■ Recorded information ■
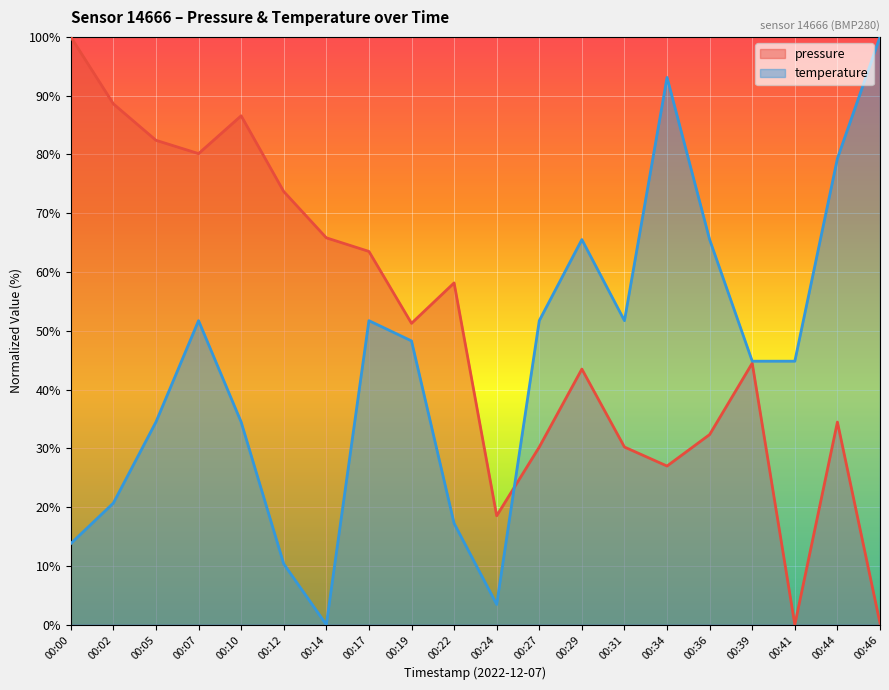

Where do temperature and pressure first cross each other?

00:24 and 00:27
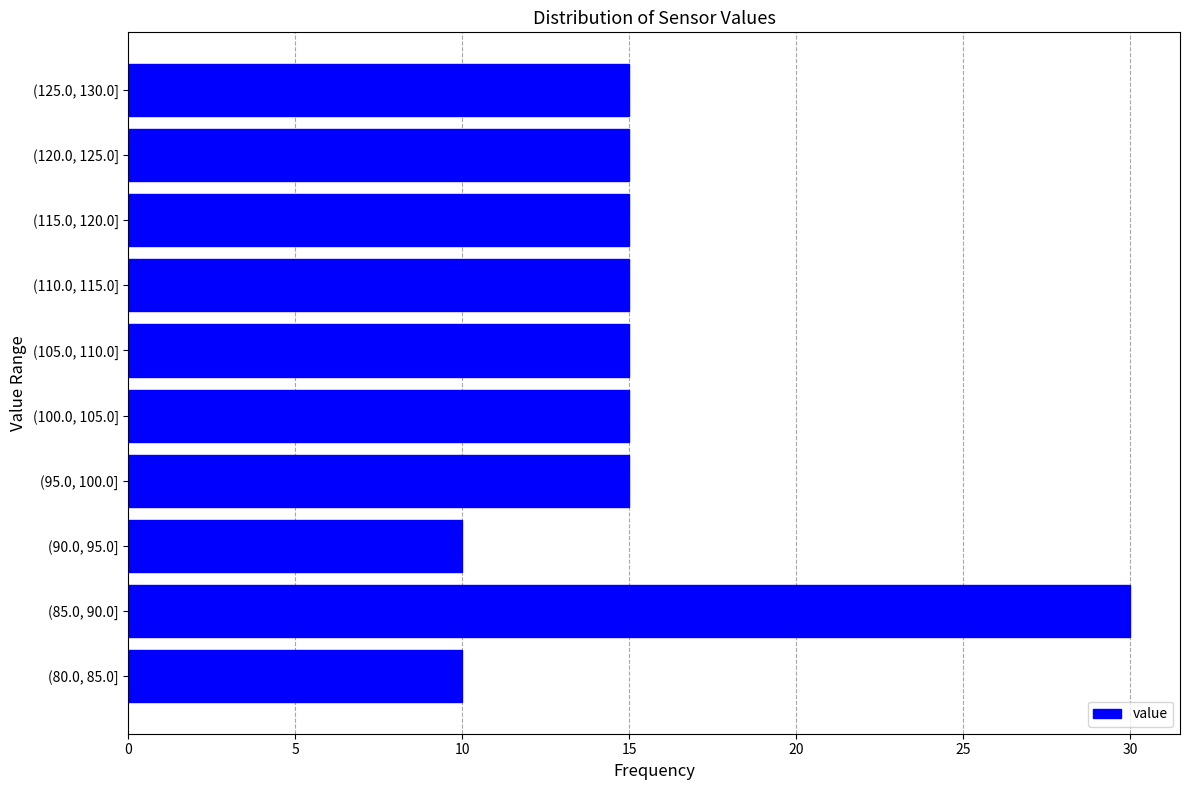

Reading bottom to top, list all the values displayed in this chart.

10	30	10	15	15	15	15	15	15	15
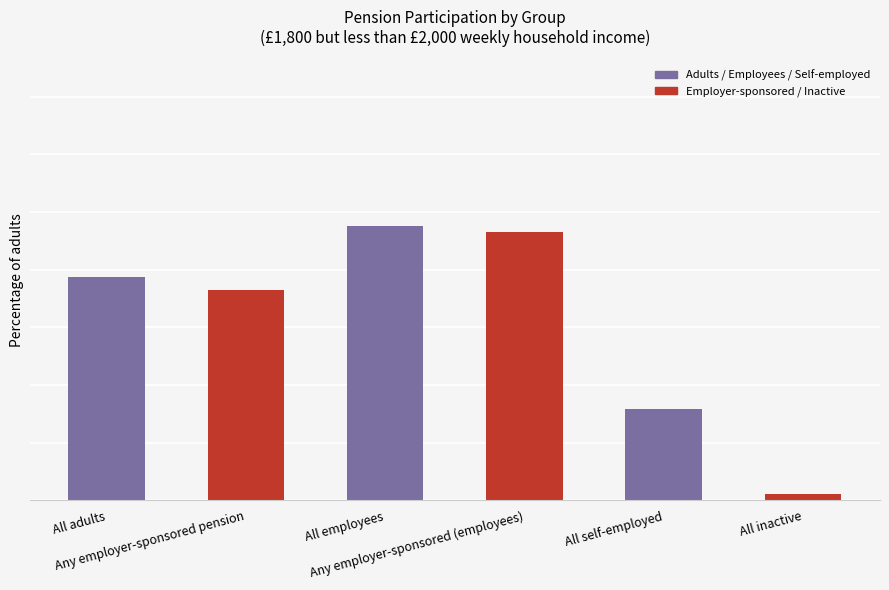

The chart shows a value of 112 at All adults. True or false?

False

■ Task brief ■
Print all of the entries above again, word for word, and leave out the pictures.

■ Output for this task ■
Where do temperature and pressure first cross each other?

00:24 and 00:27

Reading bottom to top, list all the values displayed in this chart.

10	30	10	15	15	15	15	15	15	15

The chart shows a value of 112 at All adults. True or false?

False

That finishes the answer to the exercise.